REQUIRED WORK: Using the material that follows, output exactly the lines from the one containing "hfov_deg: 5.2" through the one containing "exposure_s: 1/1250", with both ends kept.

*** AVAILABLE DATA Section Begins ***

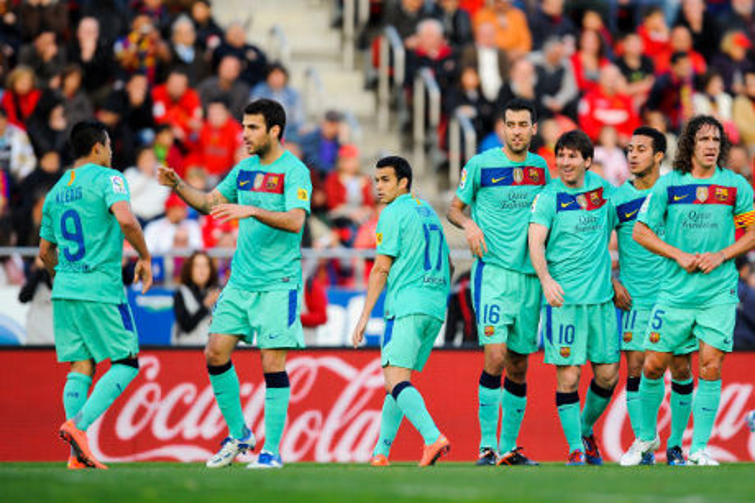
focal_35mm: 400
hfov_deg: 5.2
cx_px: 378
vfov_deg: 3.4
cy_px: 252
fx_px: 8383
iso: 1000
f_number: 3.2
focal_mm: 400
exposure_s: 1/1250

*** AVAILABLE DATA Section Ends ***
*** AVAILABLE DATA Section Begins ***

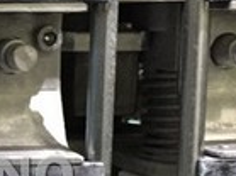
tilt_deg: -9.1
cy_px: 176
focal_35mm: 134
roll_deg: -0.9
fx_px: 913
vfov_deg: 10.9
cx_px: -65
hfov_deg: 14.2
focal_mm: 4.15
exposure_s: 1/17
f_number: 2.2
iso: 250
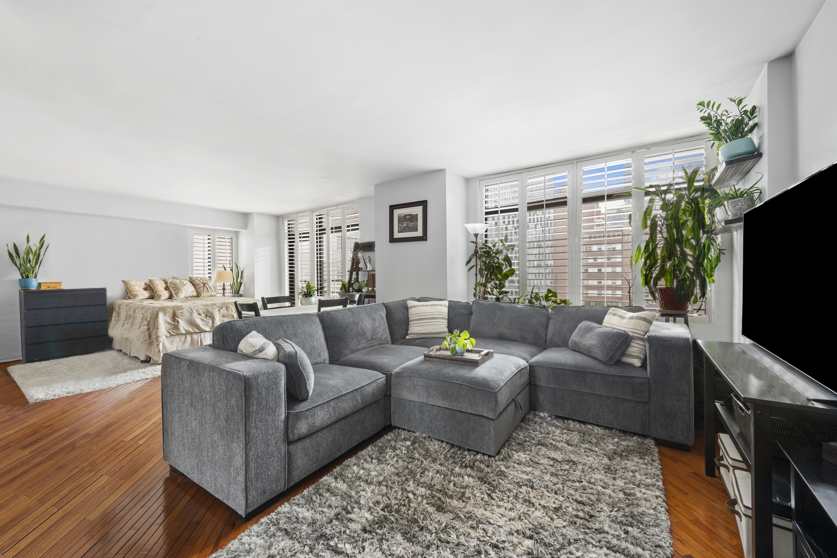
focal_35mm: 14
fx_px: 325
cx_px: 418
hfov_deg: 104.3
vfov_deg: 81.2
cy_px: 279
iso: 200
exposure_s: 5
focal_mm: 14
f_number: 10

*** AVAILABLE DATA Section Ends ***

RESULT OF THIS EXERCISE:
hfov_deg: 5.2
cx_px: 378
vfov_deg: 3.4
cy_px: 252
fx_px: 8383
iso: 1000
f_number: 3.2
focal_mm: 400
exposure_s: 1/1250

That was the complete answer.